You can use the torch_delaunay library for a fast computation of Delaunay triangulation for points defined as PyTorch tensors.

Usage

import torch
from torch_delaunay.functional import shull2d

# Compute Delaunay triangulation for randomly-generated 2-dimensional points.
points = torch.rand((100, 2))
simplices = shull2d(simplices)

Benchmarks

Benchmarks are collected on Apple M1 Pro chip with 32 GiB of memory.

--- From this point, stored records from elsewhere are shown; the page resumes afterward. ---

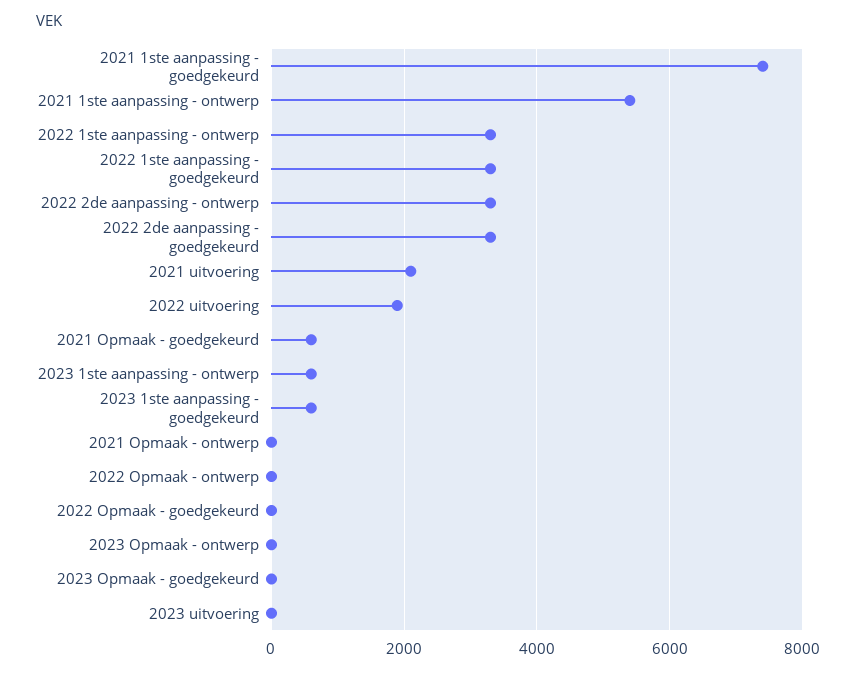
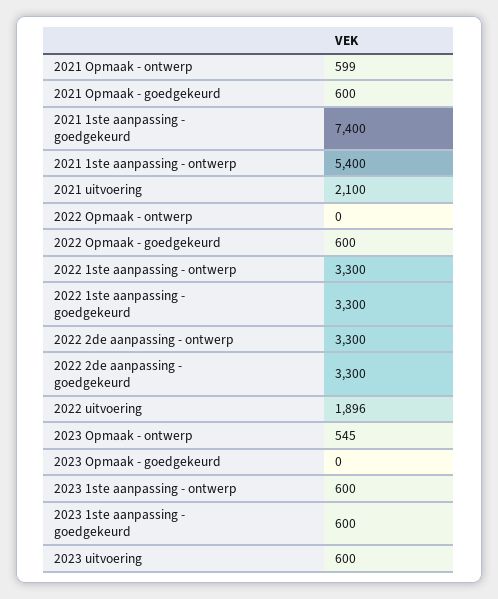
2021 Opmaak - ontwerp: 0 -> 599
2022 Opmaak - goedgekeurd: 0 -> 600
2023 Opmaak - ontwerp: 0 -> 545
2023 uitvoering: 0 -> 600

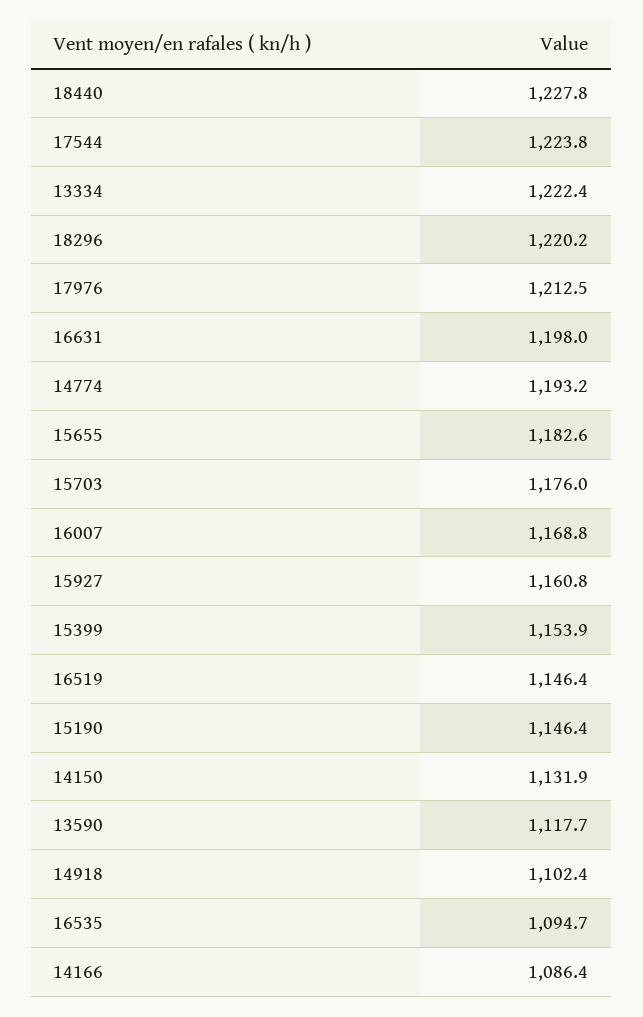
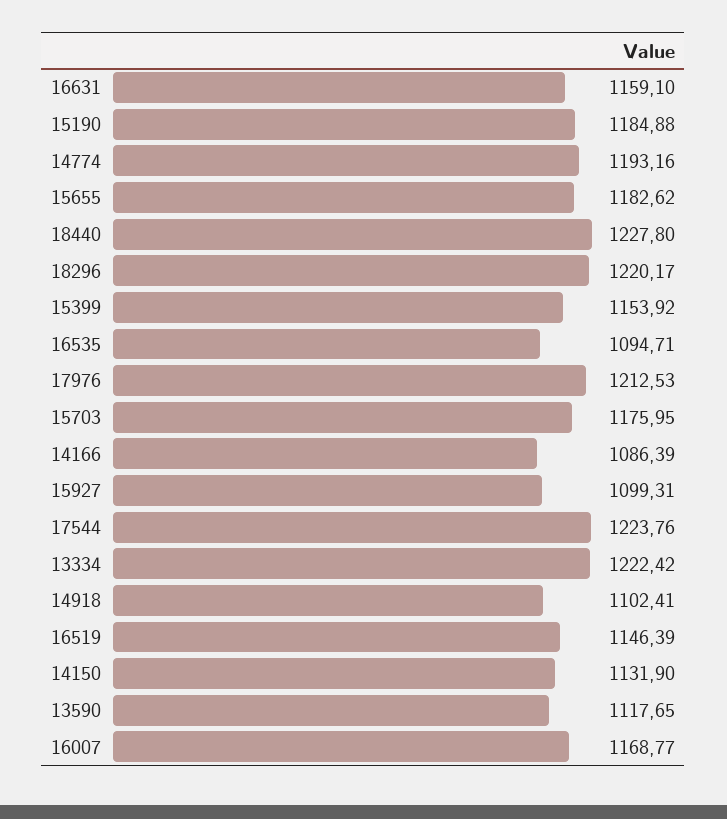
16631: 1198 -> 1159.1
15927: 1160.8 -> 1099.31
15190: 1146.4 -> 1184.88

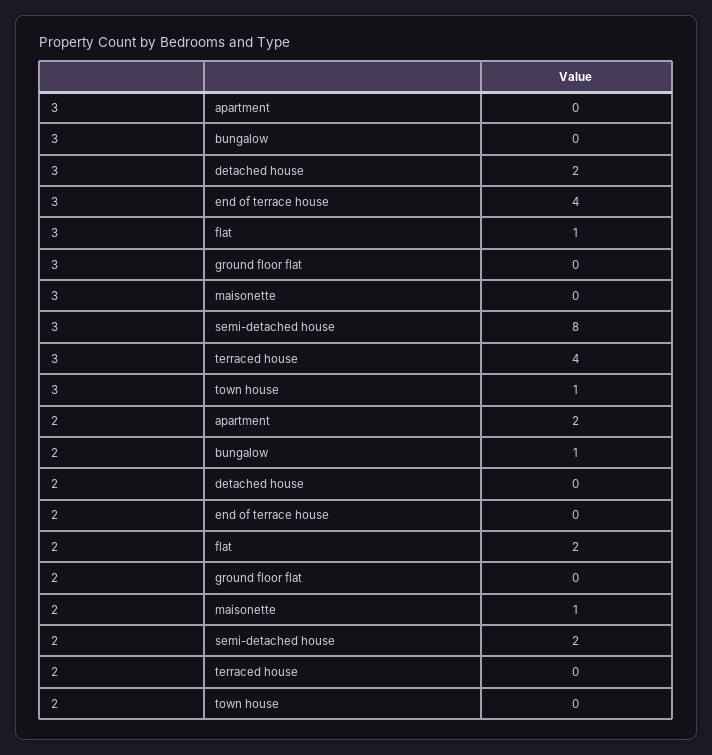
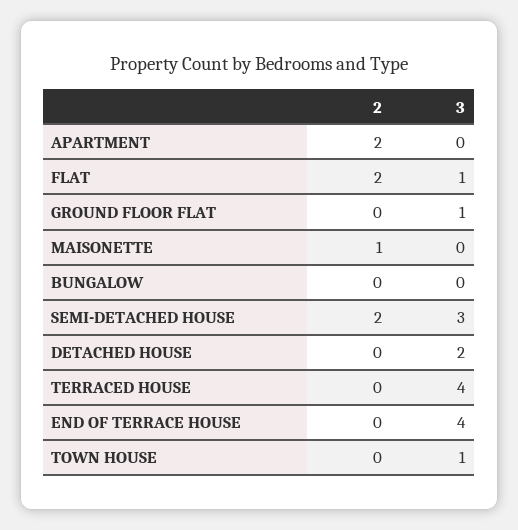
3, ground floor flat: 0 -> 1
3, semi-detached house: 8 -> 3
2, bungalow: 1 -> 0

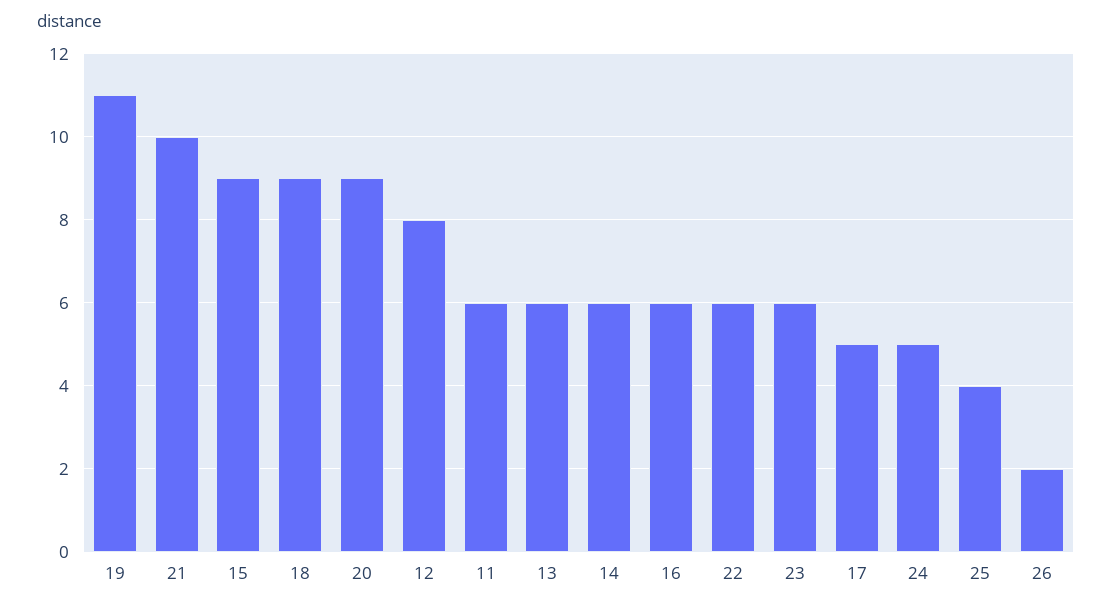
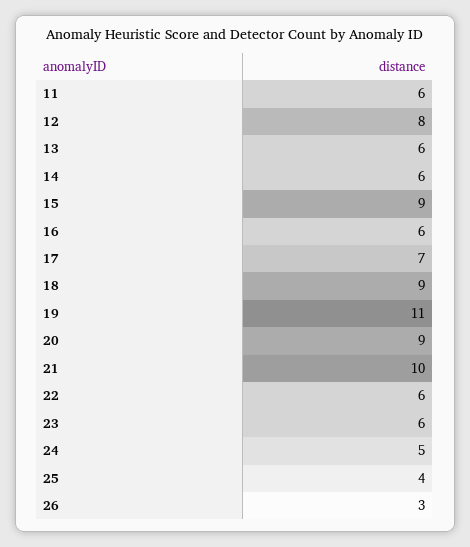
17: 5 -> 7
26: 2 -> 3

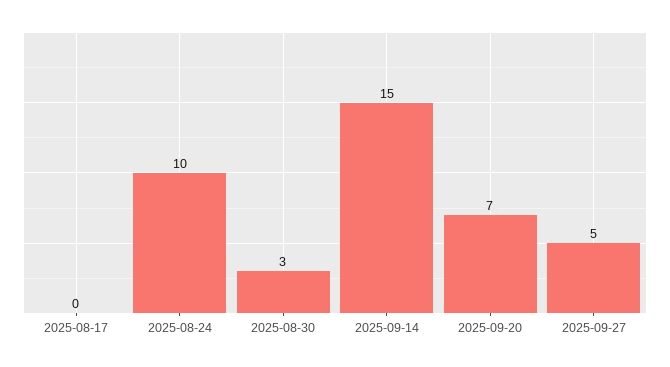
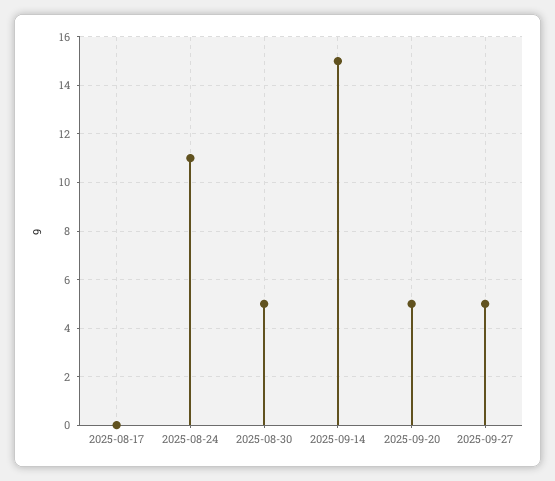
2025-08-24: 10 -> 11
2025-08-30: 3 -> 5
2025-09-20: 7 -> 5

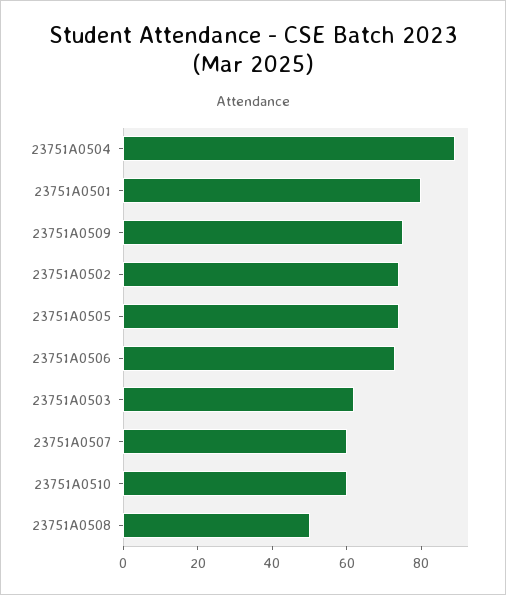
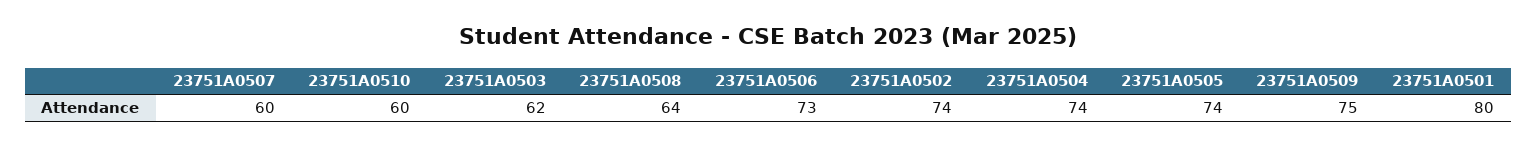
23751A0504: 90 -> 74
23751A0508: 50 -> 64

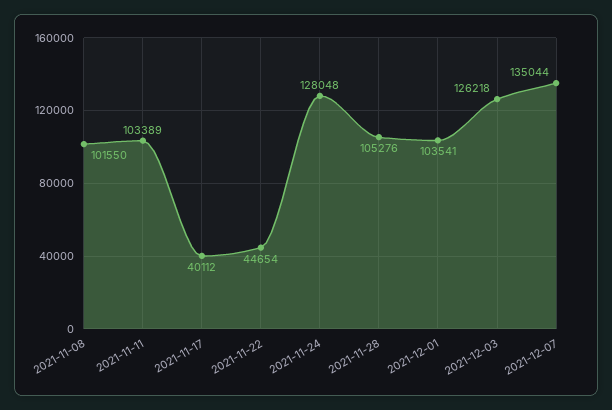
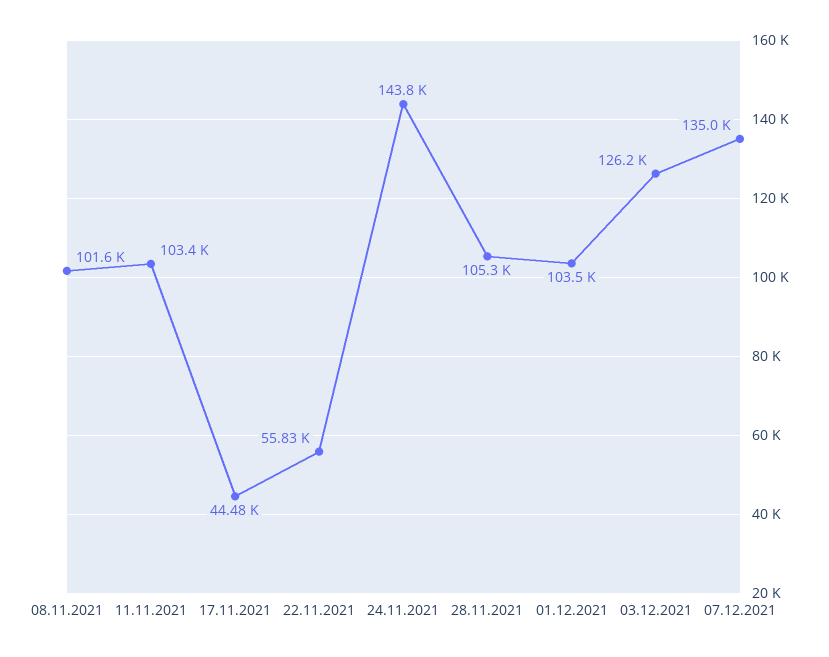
2021-11-17: 40112 -> 44480
2021-11-22: 44654 -> 55830
2021-11-24: 128048 -> 143800

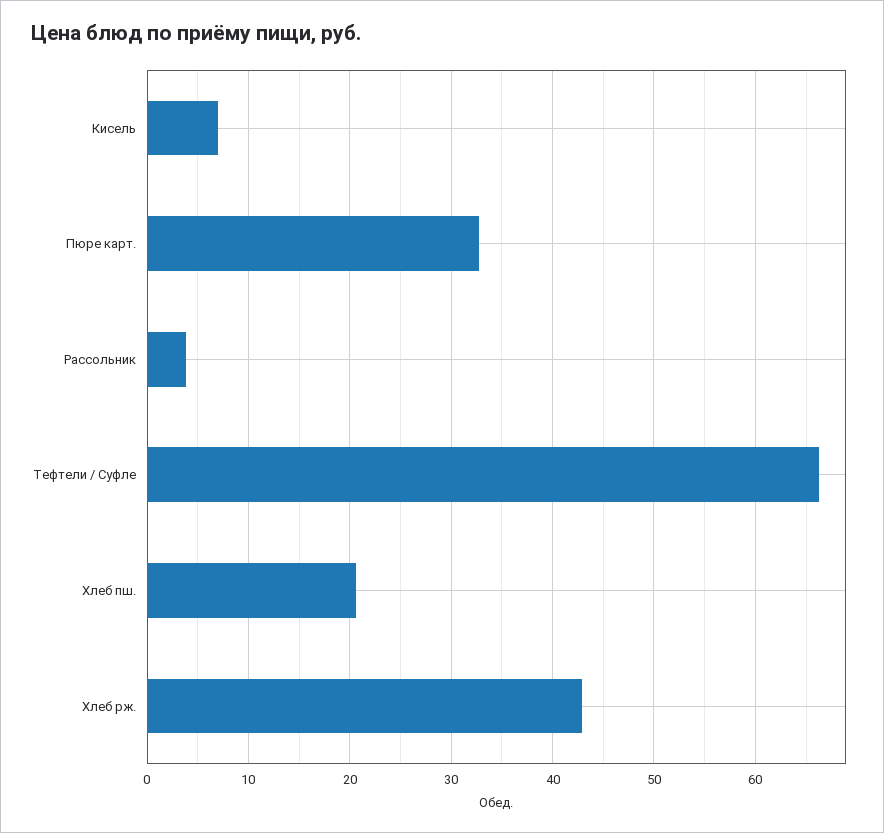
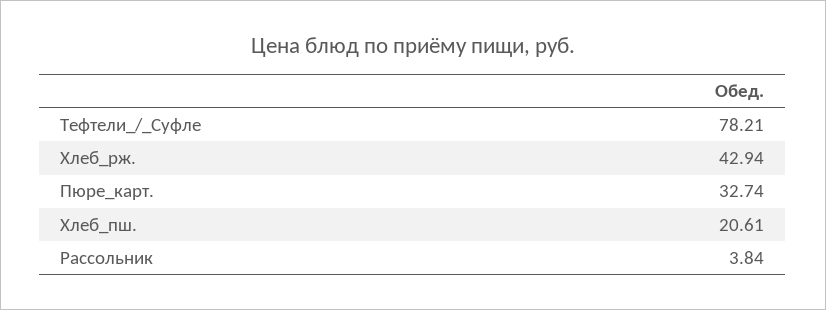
Кисель: 7 -> none
Тефтели / Суфле: 66 -> 78.21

Prob. Distribution Data Type Samples Time CPU Iterations
Uniform Float64 10000 4.18 ms 4.11 ms 171
Uniform Float64 100000 49.6 ms 48.3 ms 15
Uniform Float64 1000000 600 ms 592 ms 1
Uniform Float32 10000 4.37 ms 4.29 ms 161
Uniform Float32 100000 47.4 ms 46.4 ms 15
Uniform Float32 1000000 573 ms 568 ms 1
Normal Float64 10000 4.60 ms 4.49 ms 156
Normal Float64 100000 48.5 ms 47.4 ms 15
Normal Float64 1000000 568 ms 563 ms 1
Normal Float32 10000 4.42 ms 4.33 ms 165
Normal Float32 100000 46.5 ms 45.4 ms 15
Normal Float32 1000000 550 ms 547 ms 1

License

The Torch Delaunay is distributed under GPLv3 license. See the LICENSE file for full license text.

Footnotes

  1. David Sinclair - S-hull: a fast radial sweep-hull routine for Delaunay triangulation.

  2. Volodymyr Agafonkin - Delaunator: An incredibly fast and robust JavaScript library for Delaunay triangulation of 2D points.